Devant les peurs engendrées par la mondialisation, des échanges économiques, financiers, culturels sur lesquels aucun pouvoir politique, aucun Etat, ne semble avoir de prise, Donald Trump répond sans nuance. Il prétend défendre les valeurs qui ont fait la grandeur de son pays (le problème étant qu’une bonne partie des Américains les comprennent autrement que lui), à une prospérité strictement nationale.
Pour les Américains favorables à Trump, il est important d’aimer son pays, d’en être fier et d’en défendre les intérêts. Mais peut-on s’en contenter ? Un pays aussi puissant, sur le plan économique, diplomatique ou numérique, ne peut pas ne pas s’interroger sur sa responsabilité envers le reste du monde. En outre l’interdépendance des économies, des flux financiers, des cultures et des hommes est un fait dont il faut tenir compte. Des murs ne suffiront pas à la juguler.
L’Eglise catholique, par définition universelle, ne veut pas par principe condamner la globalisation. En revanche, tous les enseignements magistériels appellent à la régulation, à l’engagement des peuples pour corriger ou réparer les injustices et les souffrances qu’une mondialisation sans contrôle inflige aux personnes les moins armées pour y trouver leur place. La solution aux excès de la globalisation passe par l’action collective et non pas l’égoïsme national. Un exemple, parmi d’autres, est l’investissement de nombreuses associations (dont les mouvements chrétiens comme le CCFD ou Justice et Paix) contre les paradis fiscaux, les petits arrangements financiers qui lèsent les peuples. Avec quelques succès, il faut le souligner.

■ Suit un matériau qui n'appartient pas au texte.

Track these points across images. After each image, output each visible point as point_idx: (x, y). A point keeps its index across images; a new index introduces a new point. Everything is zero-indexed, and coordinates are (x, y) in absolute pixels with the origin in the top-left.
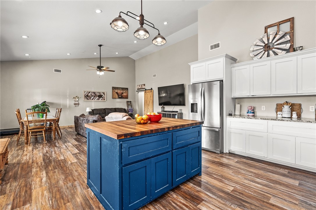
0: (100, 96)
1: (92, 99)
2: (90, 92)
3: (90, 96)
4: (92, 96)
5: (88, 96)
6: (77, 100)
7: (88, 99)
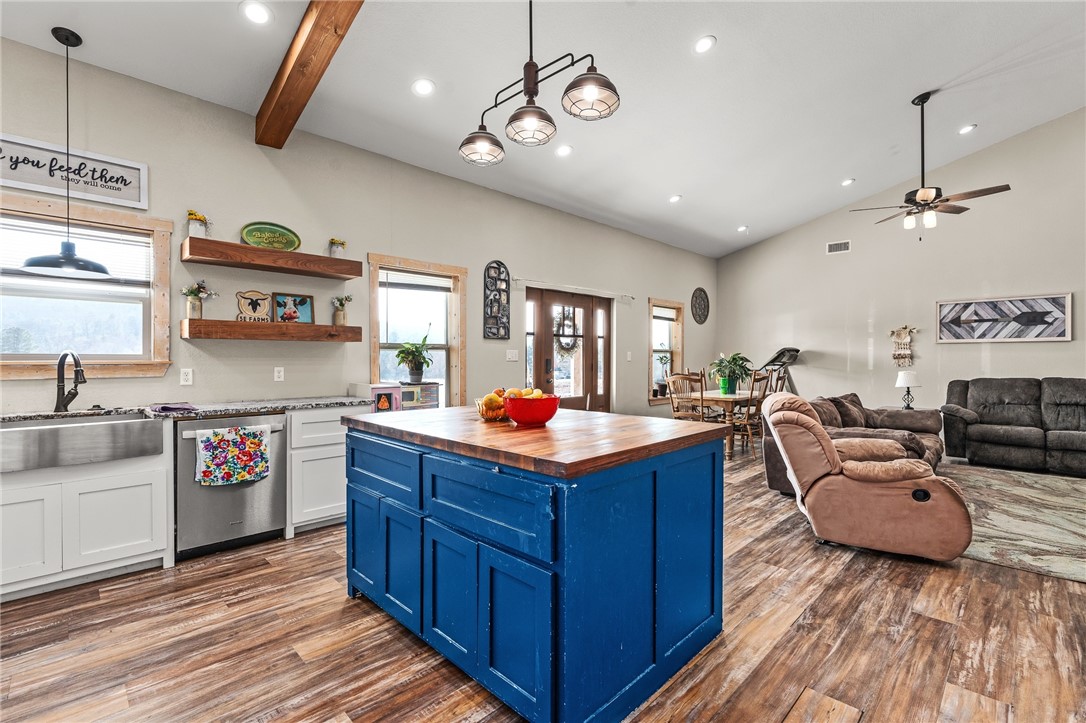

Le repli sur soi, sur ses intérêts particuliers ne répond pas aux exigences de la solidarité qui doit équilibrer la balance de la mondialisation. Paul VI en 1967 parlait du nationalisme comme d’un objectif qui s’oppose « à la formation d’un monde plus juste et plus structuré dans une solidarité universelle ». Il ajoutait : « il est normal que les nations de vieille culture soient fières du patrimoine que leur a livré leur histoire mais ces sentiments légitimes doivent être sublimés par la charge universelle qui englobe tous les membres de la famille humaine. Le nationalisme isole les peuples contre leur bien véritable » (Populorum Progressio 62). Et le pape François, dans ses différents discours n’en attend pas moins de la vieille Europe : fière de son histoire, mais responsable. Ayons conscience de la « charge universelle » qui repose sur les épaules de nos nations. Non pas pour nous en glorifier, non pas dans un nouveau dessein impérialiste, mais pour tenir compte des liens qui unissent la famille humaine. Qu’il s’agisse de migrations, de bouleversements climatiques, de lutte contre le terrorisme, proclamer « America first » frise le contre sens.